The prediction proved quite prescient; the Eastern Hampshire District Courthouse was built there shortly after the purchase was made, and a bevy of projects are underway. They include a new, $2 million Pride station; a new financial-services center; the town’s first assisted-living facility, to be built on the grounds of the former Belchertown State School; a new disc-golf course on town-owned land; and infrastructure improvements aimed at improving pedestrian safety, solving traffic problems, and enhancing connectivity with the town center, which is a short walk away.

“After many years of work and planning, there will actually be shovels in the ground on multiple projects this spring,” Selectman Nicolas O’Connor told Business West, noting that the projects align perfectly with goals that include meeting the needs of residents while finding ways to use open space for recreational purposes that will attract visitors, benefit local businesses, and spur additional growth.

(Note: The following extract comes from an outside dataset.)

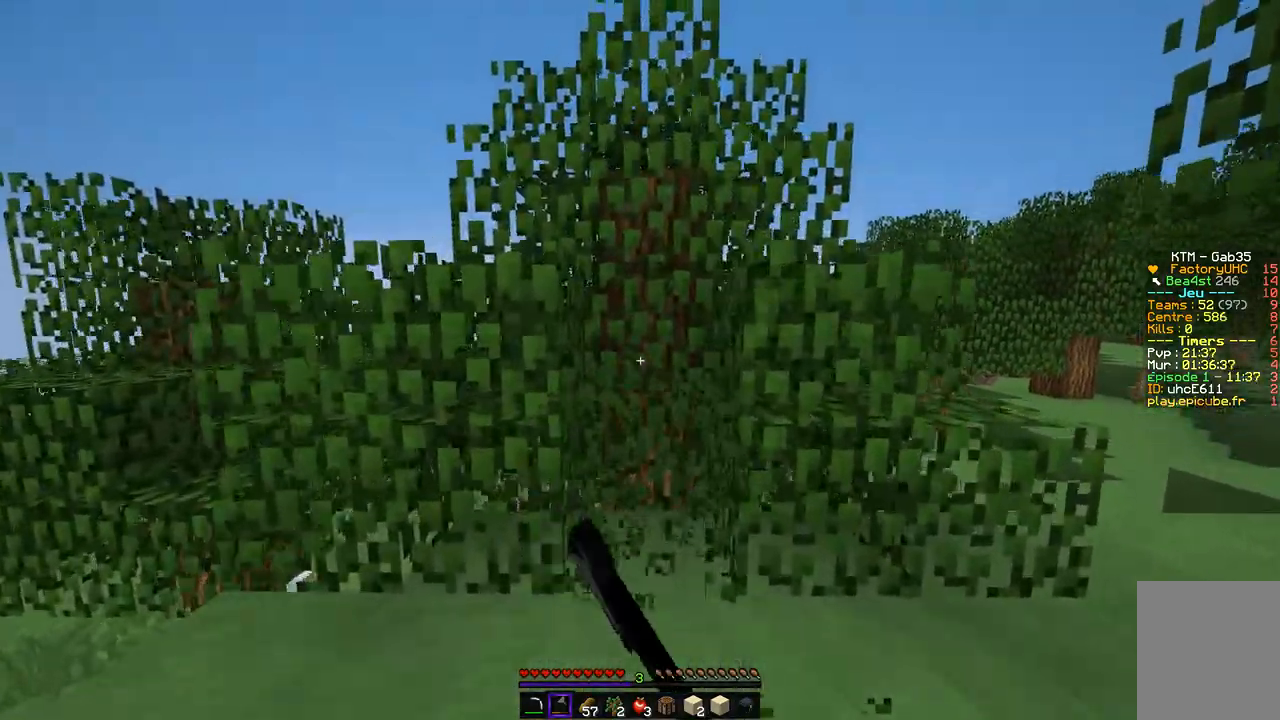
{"keys": ["z"], "mouse": ["left"], "events": []}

Decades ago, Department of Public Works Director Steven Williams noted, economic development was concentrated at the end of the corridor that runs in the opposite direction from the town center, which is also within walking distance, although it is a little farther away.

But that area is almost completely built out, so the new hub has become the mile-long stretch of Route 202 that extends from the center to the courthouse. The Pride property sits on one side of the corridor, while the former Belchertown State School campus is across the street. It is owned by the Belchertown Economic Development Industrial Corp. (EDIC), which entered into an agreement with MassDevelopment five years ago that designated it as the agent for redevelopment.

Since that time, MassDevelopment has worked with the town and EDIC to access funds to demolish 40 dilapidated buildings on the campus. About half of them have been removed, and anticipation has been building over the past 18 months since approval was granted to build the Christopher Heights assisted-living complex on the site. It will contain 83 units, half of which will be affordable, and fill a real need within the community.

“They expect to break ground soon, which is very exciting,” said Claire O’Neil, vice president of planning and development for MassDevelopment.

She added that the town has plans to make significant infrastructure improvements that will restore water to the state school campus, improve sewer lines, and address pedestrian and traffic issues that will help move plans forward for the property to become a mixed-use development that will include manufacturing, commercial enterprises, and space for anyone interested in building in Belchertown.

An abundance of property is also available across from the campus, which is close to Route 21. “The area has enormous potential to generate new construction, businesses, jobs, and resources for the town,” Williams said, explaining that it will be fueled by the aforementioned $4.5 million in infrastructure work that will be composed of upgraded sidewalks and crosswalks, roadwork with new striping, new turning lanes, a new signal at the Stadler Street intersection and perhaps another at the junction of Routes 202 and 21, and new signage.

The plan is still in the design stage, but Williams estimates it will be completed by the beginning of next year. When the work is finished, he added, it will improve pedestrian access and safety, and connect the area to the town center in a way that will allow development to occur without creating traffic problems.

“Some businesses have already been established along the corridor, but compared to the amount of land available, they constitute a drop in the bucket of future potential,” he said.

For this issue, BusinessWest looks at projects in the planning stages or underway that will make a difference in the town’s economy and help make it a destination for recreation while meeting the needs of residents.

Generating Growth

Alden Credit Union recently opened a new, 4,000-square-foot financial center on State Street in an existing building that sits on a 1.4-acre parcel purchased from Pride.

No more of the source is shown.